The methods used in Carrie and colleagues’ trial allowed several possible confounding factors into the analysis. The surgical techniques used, although all endonasal (no external scars), were not standardised, and the use of additional interventions such as inferior turbinate surgery was uncontrolled. Arguably, however, it was the pragmatic design that allowed such an important trial to be conducted in the first place.

The Getting it Right First Time ENT report (a key national report on ear, nose, and throat surgery in England)11 published in 2019 highlighted variation in the rate of septoplasty operations in adults across otolaryngology departments in England.12 Comprehensive fact finding visits to all English ear, nose, and throat units revealed contrasting opinions over precise indications for septoplasty. As a result, septoplasty was often performed based on a clinician’s experience owing to a lack of robust evidence.
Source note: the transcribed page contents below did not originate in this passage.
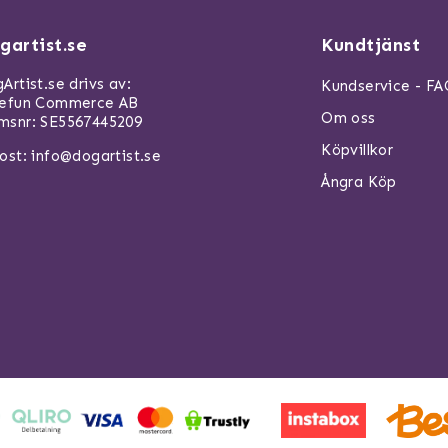
gartist.se
Kundtjänst
Artist.se drivs av:
Kundservice - F
refun Commerce AB
Om oss
snr: SE5567445209
Köpvillkor
ost:
info@dogartist.se
Ångra Köp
The results of Carrie and colleagues’ trial will provide a basis for guidance both for primary care clinicians and for ear, nose, and throat surgeons about the indications for septoplasty. An opportunity also exists for streamlining patient pathways, optimising referrals, and ensuring that all patients receive the same high level of care while tackling the substantial backlog in the National Health Service.13

At a time when the NHS and many other health systems are focused on tackling the backlog of patients awaiting operations, funding for surgical procedures is being closely examined to find cost savings, and clinicians have a responsibility to ensure the effectiveness of their treatments. Carrie and colleagues’ have produced a landmark study showing the efficacy of septoplasty over medical management in patients with nasal obstruction due to a deviated nasal septum. It is vital that these findings now translate into guidance to ensure all patients with suitable pathology are offered this effective intervention.

Footnotes

  • Competing interests: The BMJ has judged that there are no disqualifying financial ties to commercial companies. The authors declare the following other interests: none.

  • Provenance and peer review: Commissioned; not externally peer reviewed.